Thousands could face lower mortgage costs under proposed rule changes by the Financial Conduct Authority (FCA).
The City regulator estimates that 140,000 homeowners – ‘mortgage prisoners’ – are not able to change their high-interest mortgages for better deals as they are with unregulated or inactive firms.
These people are trapped in a cycle of high default rates due to a previous FCA requirement that upholds narrow affordability criteria for those looking to apply for new fixed deals.
If these affordability checks are adjusted, it could allow mortgage prisoners to switch to deals that they are able to pay.
FCA chief executive Andrew Bailey said: “We want to remove potential barriers in our rules to these customers switching to a cheaper mortgage.
“To help these customers, we will consult on changes to our responsible lending rules, with the aim to deliver a more proportionate affordability assessment.”
In a letter to the Treasury Select Committee, he added that: “We intend to move the affordability test to a relative test. Thus, the test would be whether the new mortgage costs are more affordable than current mortgage costs.”
However, for this to work, lenders would have to agree to take on these customers.
The UK Finance director of mortgages agreed that “there are definitely a number of lenders who are willing to offer products to some of these customers”, but added that the government will need to work in tandem with regulators to ensure that it is a success.

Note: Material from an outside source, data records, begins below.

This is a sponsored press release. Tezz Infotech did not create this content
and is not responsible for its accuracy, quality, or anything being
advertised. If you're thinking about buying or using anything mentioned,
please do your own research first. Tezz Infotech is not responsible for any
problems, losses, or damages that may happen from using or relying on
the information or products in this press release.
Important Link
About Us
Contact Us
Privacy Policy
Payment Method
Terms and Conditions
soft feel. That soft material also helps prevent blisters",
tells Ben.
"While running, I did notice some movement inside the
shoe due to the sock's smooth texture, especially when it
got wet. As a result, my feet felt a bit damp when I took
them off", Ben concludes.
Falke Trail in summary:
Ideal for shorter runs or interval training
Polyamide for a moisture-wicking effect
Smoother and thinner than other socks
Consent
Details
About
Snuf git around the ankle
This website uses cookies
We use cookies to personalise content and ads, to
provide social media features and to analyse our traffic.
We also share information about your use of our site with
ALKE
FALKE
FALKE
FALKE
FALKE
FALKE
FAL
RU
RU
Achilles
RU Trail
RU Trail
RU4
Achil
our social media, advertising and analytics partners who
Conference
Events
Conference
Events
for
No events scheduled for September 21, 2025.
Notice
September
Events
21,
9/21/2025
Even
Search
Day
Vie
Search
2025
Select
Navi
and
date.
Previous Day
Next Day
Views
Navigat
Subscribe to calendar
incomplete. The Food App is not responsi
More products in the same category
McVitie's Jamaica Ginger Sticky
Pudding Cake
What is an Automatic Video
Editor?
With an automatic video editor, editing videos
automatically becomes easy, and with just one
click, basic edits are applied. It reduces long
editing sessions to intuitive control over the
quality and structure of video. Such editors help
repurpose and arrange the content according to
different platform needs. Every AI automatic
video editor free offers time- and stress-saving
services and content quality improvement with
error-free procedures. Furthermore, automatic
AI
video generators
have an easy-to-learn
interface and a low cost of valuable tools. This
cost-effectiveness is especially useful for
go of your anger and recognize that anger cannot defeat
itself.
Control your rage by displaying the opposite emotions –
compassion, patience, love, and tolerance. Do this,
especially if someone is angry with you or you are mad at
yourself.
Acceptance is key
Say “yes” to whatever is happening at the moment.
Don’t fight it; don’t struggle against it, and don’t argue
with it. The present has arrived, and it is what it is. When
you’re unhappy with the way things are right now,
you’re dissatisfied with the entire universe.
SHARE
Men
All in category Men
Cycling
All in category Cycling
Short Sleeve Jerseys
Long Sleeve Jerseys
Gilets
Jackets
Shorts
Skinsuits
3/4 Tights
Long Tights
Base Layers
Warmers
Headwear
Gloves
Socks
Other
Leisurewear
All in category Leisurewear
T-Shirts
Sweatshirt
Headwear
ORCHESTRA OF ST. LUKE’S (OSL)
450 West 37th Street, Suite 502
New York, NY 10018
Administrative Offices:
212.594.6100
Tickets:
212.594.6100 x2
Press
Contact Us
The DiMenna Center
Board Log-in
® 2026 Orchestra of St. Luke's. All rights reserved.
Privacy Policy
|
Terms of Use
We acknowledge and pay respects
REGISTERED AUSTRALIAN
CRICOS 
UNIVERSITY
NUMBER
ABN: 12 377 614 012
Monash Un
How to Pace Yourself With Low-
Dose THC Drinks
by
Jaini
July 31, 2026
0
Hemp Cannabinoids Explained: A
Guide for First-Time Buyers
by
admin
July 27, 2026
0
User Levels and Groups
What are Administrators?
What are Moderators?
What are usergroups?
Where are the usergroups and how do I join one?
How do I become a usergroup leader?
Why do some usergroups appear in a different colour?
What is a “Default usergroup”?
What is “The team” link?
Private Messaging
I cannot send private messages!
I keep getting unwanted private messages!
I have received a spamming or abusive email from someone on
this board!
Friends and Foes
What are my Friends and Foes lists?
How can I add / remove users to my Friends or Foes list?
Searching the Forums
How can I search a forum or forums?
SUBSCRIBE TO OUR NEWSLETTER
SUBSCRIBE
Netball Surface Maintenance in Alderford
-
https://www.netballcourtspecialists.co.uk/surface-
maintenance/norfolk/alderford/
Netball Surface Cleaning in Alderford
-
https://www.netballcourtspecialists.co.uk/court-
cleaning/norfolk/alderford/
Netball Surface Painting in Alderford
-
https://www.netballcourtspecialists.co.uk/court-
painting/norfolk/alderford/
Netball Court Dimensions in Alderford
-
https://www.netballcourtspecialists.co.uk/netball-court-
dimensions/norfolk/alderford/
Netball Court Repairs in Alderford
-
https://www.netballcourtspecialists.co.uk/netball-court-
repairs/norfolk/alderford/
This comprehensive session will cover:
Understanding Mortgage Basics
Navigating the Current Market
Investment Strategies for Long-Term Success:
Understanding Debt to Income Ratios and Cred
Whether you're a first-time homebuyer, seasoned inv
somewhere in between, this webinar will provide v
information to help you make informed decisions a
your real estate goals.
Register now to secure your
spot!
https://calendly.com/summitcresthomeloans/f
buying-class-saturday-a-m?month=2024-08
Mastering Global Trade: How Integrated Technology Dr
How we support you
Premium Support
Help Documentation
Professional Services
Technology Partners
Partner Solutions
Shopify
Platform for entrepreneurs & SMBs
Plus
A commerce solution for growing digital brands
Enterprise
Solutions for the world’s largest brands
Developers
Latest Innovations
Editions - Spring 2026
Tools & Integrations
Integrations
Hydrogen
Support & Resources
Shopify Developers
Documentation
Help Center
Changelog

Nicky Morgan, the chairwoman of this Committee emphasised the importance of enforcing these changes quickly: “These customers are trapped on a far higher interest rate than is necessary through no fault of their own,” she said.
“The regulator must now act swiftly to help these 140,000 mortgage prisoners, and not use this consultation to kick the issue into the long grass. We will raise these issues when we take evidence from the FCA next week,” she added, noting that she will keep the pressure on the FCA.
10,000 of the 150,000 ‘mortgage prisoners’ identified by the FCA are with banks and building societies that still actively operate in the mortgage market and have received information about alternative mortgage deals from their existing lender.
These new regulations are intended to assist the 140,000 customers who are likely to be paying much more in mortgage costs than required.
Many of these customers formerly had mortgages with Bradford and Bingley or Northern Rock, which were taken over by the government during the financial crisis.
Not all customers will benefit from these changes, however, Bailey noted, as those who have large outstanding debts, mortgages on homes now worth less than the mortgage – in negative equity – or have arrears may need more specialist lenders.
For the many, however, the founder of MoneySavingExpert, Martin Lewis, who has campaigned on the issue, said: "Finally, a welcome and sensible move. For over four years we've been saying that it's ludicrous that people are failing affordability tests because they're absurdly told they cannot afford a cheaper deal than the one they're already on."